━━━━━ Data section ━━━━━

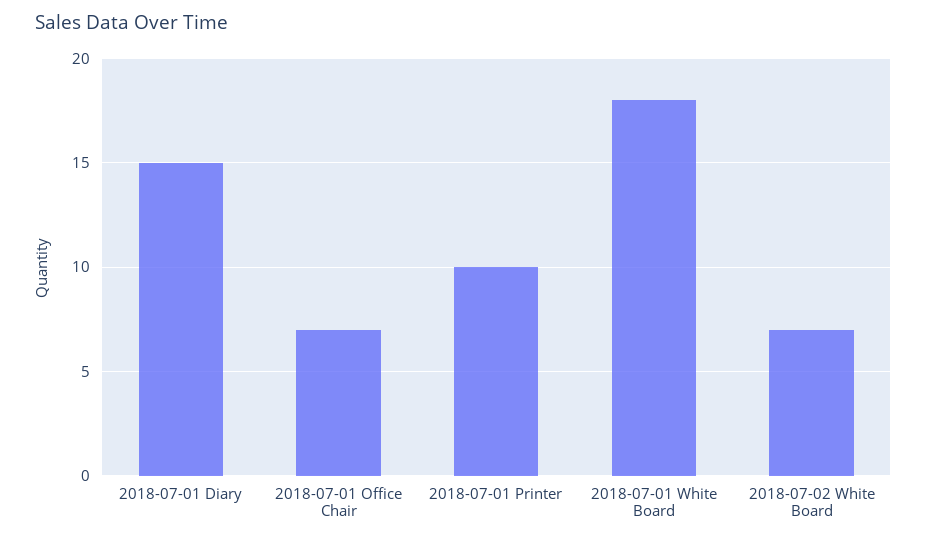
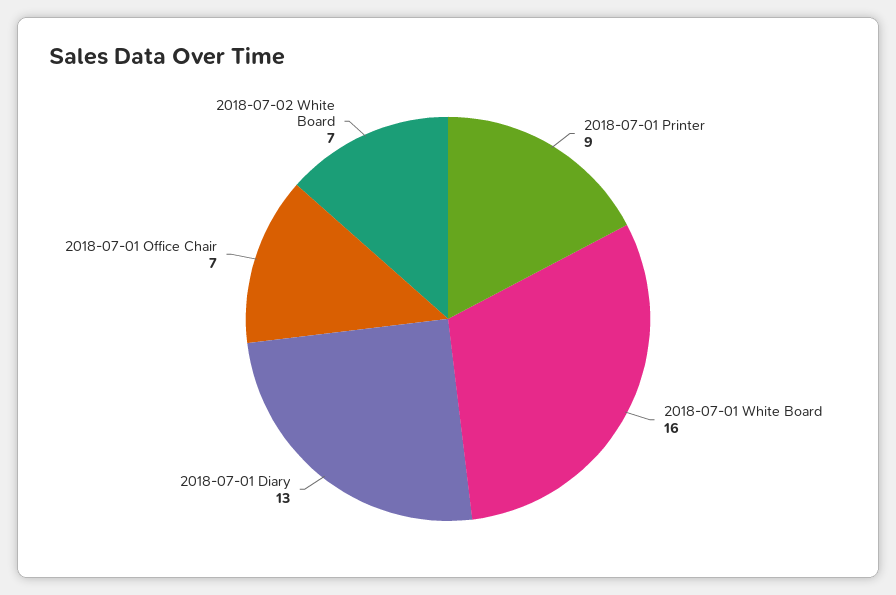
  {
-   "2018-07-01 Diary": 15,
+   "2018-07-01 Diary": 13,
    "2018-07-01 Office Chair": 7,
-   "2018-07-01 Printer": 10,
+   "2018-07-01 Printer": 9,
-   "2018-07-01 White Board": 18,
+   "2018-07-01 White Board": 16,
    "2018-07-02 White Board": 7
  }

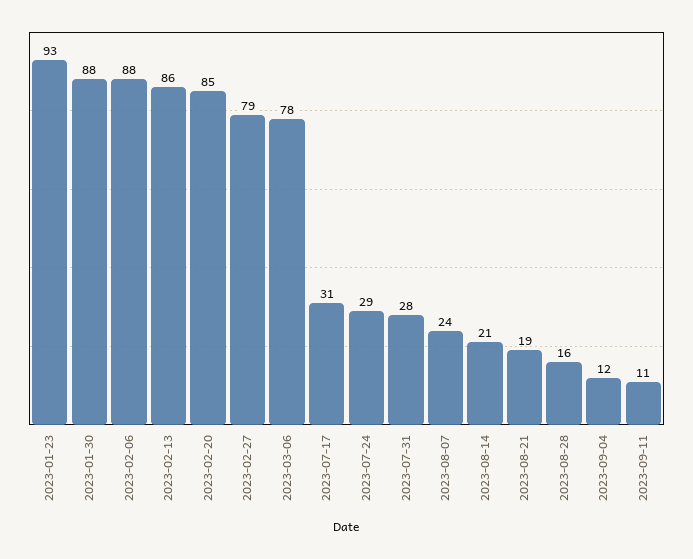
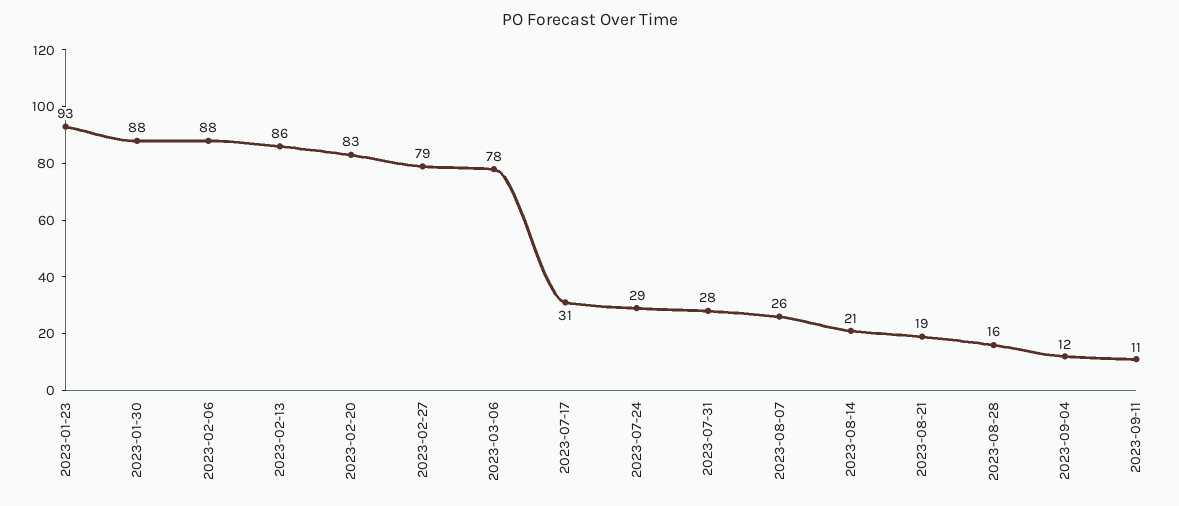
  {
    "2023-01-23": 93,
    "2023-01-30": 88,
    "2023-02-06": 88,
    "2023-02-13": 86,
-   "2023-02-20": 85,
+   "2023-02-20": 83,
    "2023-02-27": 79,
    "2023-03-06": 78,
    "2023-07-17": 31,
    "2023-07-24": 29,
    "2023-07-31": 28,
-   "2023-08-07": 24,
+   "2023-08-07": 26,
    "2023-08-14": 21,
    "2023-08-21": 19,
    "2023-08-28": 16,
    "2023-09-04": 12,
    "2023-09-11": 11
  }

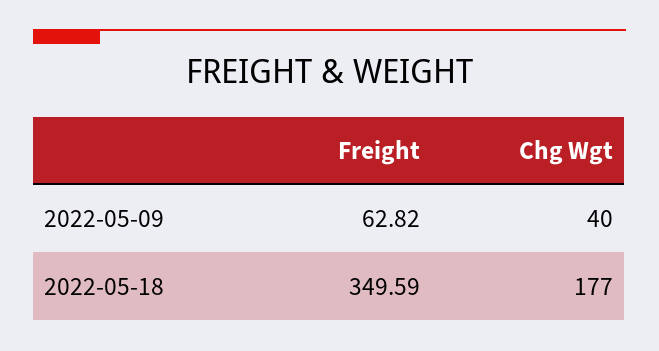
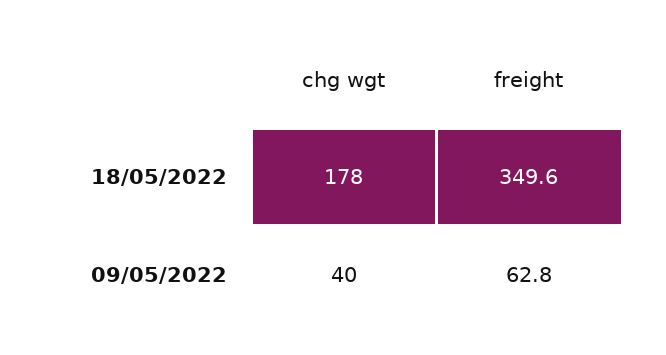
  {
    "Freight": {
      "2022-05-09": 62.82,
      "2022-05-18": 349.59
    },
    "Chg Wgt": {
      "2022-05-09": 40,
-     "2022-05-18": 177
+     "2022-05-18": 178
    }
  }

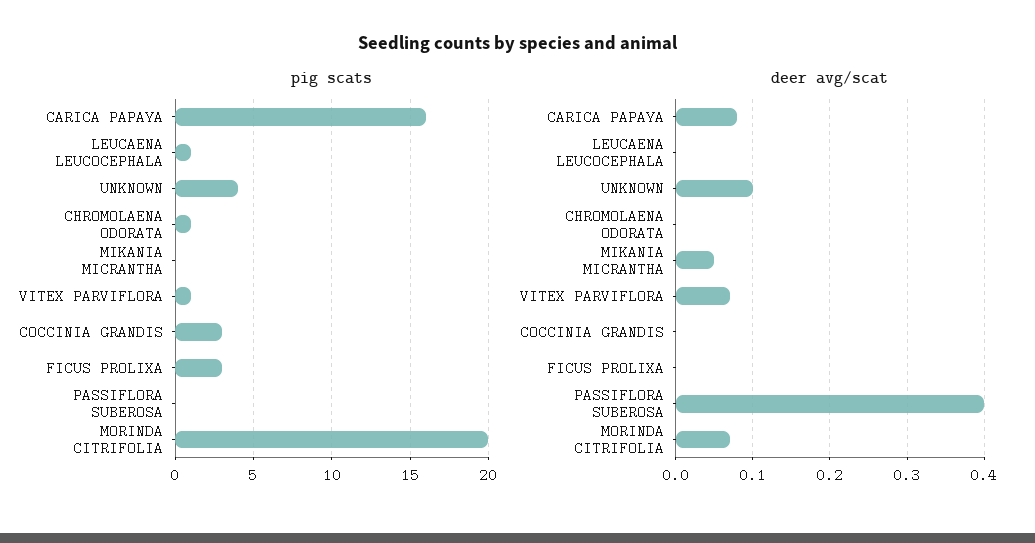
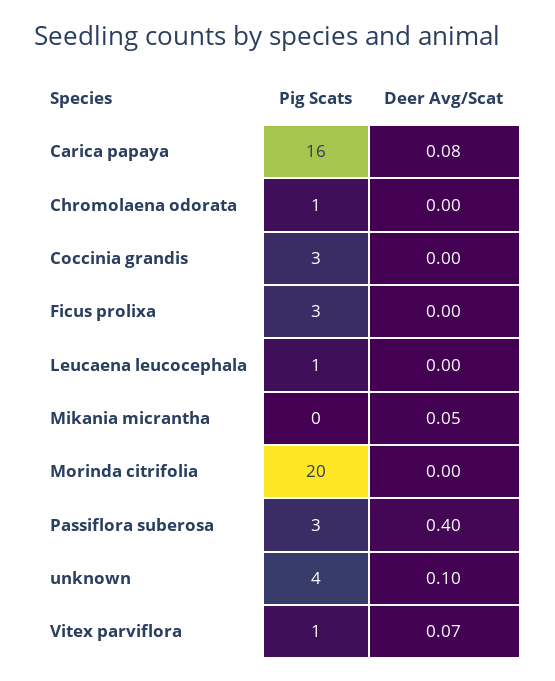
  {
    "pig scats": {
      "CARICA PAPAYA": 16,
      "LEUCAENA LEUCOCEPHALA": 1,
      "UNKNOWN": 4,
      "CHROMOLAENA ODORATA": 1,
      "MIKANIA MICRANTHA": 0,
      "VITEX PARVIFLORA": 1,
      "COCCINIA GRANDIS": 3,
      "FICUS PROLIXA": 3,
-     "PASSIFLORA SUBEROSA": 0,
+     "PASSIFLORA SUBEROSA": 3,
      "MORINDA CITRIFOLIA": 20
    },
    "deer avg/scat": {
      "CARICA PAPAYA": 0.08,
      "LEUCAENA LEUCOCEPHALA": 0,
      "UNKNOWN": 0.1,
      "CHROMOLAENA ODORATA": 0,
      "MIKANIA MICRANTHA": 0.05,
      "VITEX PARVIFLORA": 0.07,
      "COCCINIA GRANDIS": 0,
      "FICUS PROLIXA": 0,
      "PASSIFLORA SUBEROSA": 0.4,
-     "MORINDA CITRIFOLIA": 0.07
+     "MORINDA CITRIFOLIA": 0
    }
  }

━━━━━

◆ **Brief**:
Tally the lines above that include the word "LEUCAENA"; answer with the total only.

◆ **Expected answer**:
2